There are some people within our industry that having many different policies is a great idea. We are not two of those people.

Sometimes it is simply unavoidable, for people to have one or more different policies with different companies. Many times those policies were purchased at different periods of their life. Financial situations have a way of changing as we move through life.

But from a diversification standpoint it just doesn't work out all that well.

And you will not be disappointed, as we have plenty of numbers to back this up. We are going to prove that it doesn't have to be a universal versus whole insurance debate but we're also going to show you that it may not be good to split up your available capital for both.

Gimme the Numbers

At this point, I would highly encourage you listen at 15:45 or so to get the discussion surrounding all of these numbers.

PNG of Numbers

Download Your Very Own PDF Copy

 

No need to be concerned with universal versus whole life insurance and there's likely no good reason for you split up your money between both types of policy.  If you have a set amount of money to apply toward the strategy, pick one or the other and focus on that strategy.

In most cases, there will be a clear winner, so you don't have to make it a universal versus whole life insurance from the standpoint of one being better than the other.

 


6 Responses to “111 Universal Versus Whole Life Insurance: Why Not Both?”

  1. Dan Fittro says:

    Hello Brantley,

    Thank you for the examples. It seems to be a no-brainer to me to put $40,000/ yr. into the IUL policy, if the IUL cap rates would not change significantly, as you addressed.

    Can you tell me approximately how much more cash value these policies might accumulate if a ‘Private Banking’ method would be implemented by borrowing and repaying $25,000 for a new car, etc. every 5 yrs. beginning in policy year 7, as the Banking on Yourself experts recommend?

    Also, what kind of criticism do you imagine would these options receive from a broker, who would definitely recommend pouring 40 grand annually into stocks, bonds, and other risky funds, while telling you life insurance for any retirement funds is a total waste of one’s money.

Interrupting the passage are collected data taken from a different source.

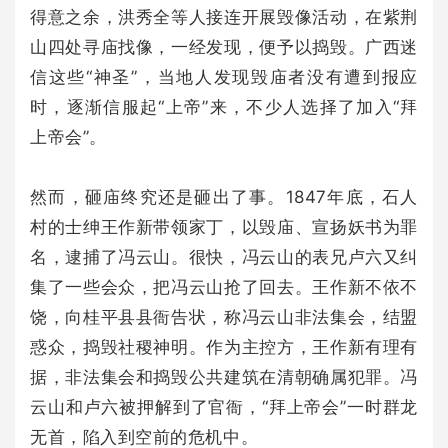
得意之余，洪秀全等人接连开展毁像活动，在紫荆
山四处寻庙找像，一经发现，便予以捣毁。广西迷
信这些“神圣”，当地人发现毁庙者没有遭到报应
时，逐渐信服起“上帝”来，不少人选择了加入“拜
上帝会”。
然而，砸庙终究还是砸出了事。1847年底，石人
村的士绅王作新带领家丁，以毁庙、宣扬妖书为罪
名，逮捕了冯云山。很快，冯云山的表兄卢六又纠
集了一些会众，把冯云山抢了回去。王作新不依不
饶，向桂平县县衙告状，称冯云山非法集会，结盟
惑众，捣毁社稷神明。作为主控方，王作新有理有
据，非法集会和捣毁公共建筑在清朝确属犯罪。冯
云山和卢六被押解到了官衙，“拜上帝会”一时群龙
无首，陷入到空前的危机中。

    I am an independent life agent in Florida. Do you provide any recommendations for policy design to independent agents?

    Thank you,

    Dan

  2. Scott Scarborough says:

    When people have two policies don’t they interfere with one another on a tax basis? Or are these cash flow policies completely independent of each other as far as avoidance of Modified Endowment Contract status or other IRS hoops one has to jump through? If a person has two policies do they have to insure two different people?

    • Brandon Roberts says:

      Hi Scott,

      Nope, each policy is independent of the other. Owning more than one policy on one life does not mean that they together affect MEC calculations.

      • Scott S says:

        I have two polices on two people. Me and my significant other. My adviser, BOY, set them both up with Lafayette Life. You had criticisms of Lafayette Life saying that they have a rather cavalier attitude to MEC testing. A couple of months ago I received a letter from them telling me that I would be receiving a free Term insurance rider to make my contracts fit MEC status (I interpret that as they screwed up and they are making up for it). I was assured by my BOY adviser that my policies did not go off over the MEC cliff, that if a premium payment did that that Lafayette Life would return the check.

        My mother passed away this year and left me some money. I was thinking about starting another Whole life policy on one or all of my Kids but your blog says that this is not a good way to shelter large sums of money since insurance companies are reluctant to insure children for large amounts. That is OK since I don’t have large amounts! If possible I would like to have a small policy for each of the kids. I consider starting other contracts with Lafayette Life to be putting all of my eggs in one basket. What would you recommend? You can ask me more questions if you wish.